* [WHAT YOU ARE ASKED TO DO]
Write out the lines of the entries below word for word, from the very first line through the line containing "pour résoudre les", with both ends included.

┌────────

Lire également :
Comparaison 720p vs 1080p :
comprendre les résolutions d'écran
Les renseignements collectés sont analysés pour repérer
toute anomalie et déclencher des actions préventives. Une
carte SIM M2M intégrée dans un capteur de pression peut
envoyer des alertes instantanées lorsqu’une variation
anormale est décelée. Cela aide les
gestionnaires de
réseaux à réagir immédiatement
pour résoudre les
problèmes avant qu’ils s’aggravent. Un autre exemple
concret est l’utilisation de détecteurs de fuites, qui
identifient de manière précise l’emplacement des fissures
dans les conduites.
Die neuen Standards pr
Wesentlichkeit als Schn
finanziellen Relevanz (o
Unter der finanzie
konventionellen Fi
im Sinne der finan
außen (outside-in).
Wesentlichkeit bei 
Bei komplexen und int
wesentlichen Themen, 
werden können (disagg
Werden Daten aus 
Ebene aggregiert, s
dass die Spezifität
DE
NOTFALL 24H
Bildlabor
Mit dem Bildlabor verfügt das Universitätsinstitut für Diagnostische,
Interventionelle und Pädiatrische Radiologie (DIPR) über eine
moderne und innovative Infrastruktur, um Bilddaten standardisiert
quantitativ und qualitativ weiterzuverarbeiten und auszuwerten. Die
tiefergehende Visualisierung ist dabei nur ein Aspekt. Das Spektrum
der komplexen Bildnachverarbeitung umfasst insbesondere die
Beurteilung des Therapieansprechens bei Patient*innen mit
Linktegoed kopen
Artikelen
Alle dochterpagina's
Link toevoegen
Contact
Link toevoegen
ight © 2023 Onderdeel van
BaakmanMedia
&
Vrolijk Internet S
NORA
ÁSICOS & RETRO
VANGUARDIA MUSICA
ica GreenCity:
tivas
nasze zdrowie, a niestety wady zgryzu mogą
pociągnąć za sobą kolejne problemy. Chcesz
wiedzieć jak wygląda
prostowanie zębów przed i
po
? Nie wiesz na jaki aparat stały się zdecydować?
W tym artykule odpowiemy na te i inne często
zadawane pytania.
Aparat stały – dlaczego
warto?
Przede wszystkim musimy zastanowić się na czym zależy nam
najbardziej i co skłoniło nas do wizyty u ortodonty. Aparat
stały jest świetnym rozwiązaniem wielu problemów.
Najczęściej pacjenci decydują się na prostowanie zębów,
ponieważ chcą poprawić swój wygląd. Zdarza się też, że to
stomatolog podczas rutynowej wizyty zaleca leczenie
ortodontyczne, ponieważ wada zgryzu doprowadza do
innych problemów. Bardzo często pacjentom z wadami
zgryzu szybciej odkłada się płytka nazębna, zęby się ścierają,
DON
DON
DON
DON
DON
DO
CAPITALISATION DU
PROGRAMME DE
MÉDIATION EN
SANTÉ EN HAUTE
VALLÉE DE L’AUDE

└────────

* [OUTPUT]
Lire également :
Comparaison 720p vs 1080p :
comprendre les résolutions d'écran
Les renseignements collectés sont analysés pour repérer
toute anomalie et déclencher des actions préventives. Une
carte SIM M2M intégrée dans un capteur de pression peut
envoyer des alertes instantanées lorsqu’une variation
anormale est décelée. Cela aide les
gestionnaires de
réseaux à réagir immédiatement
pour résoudre les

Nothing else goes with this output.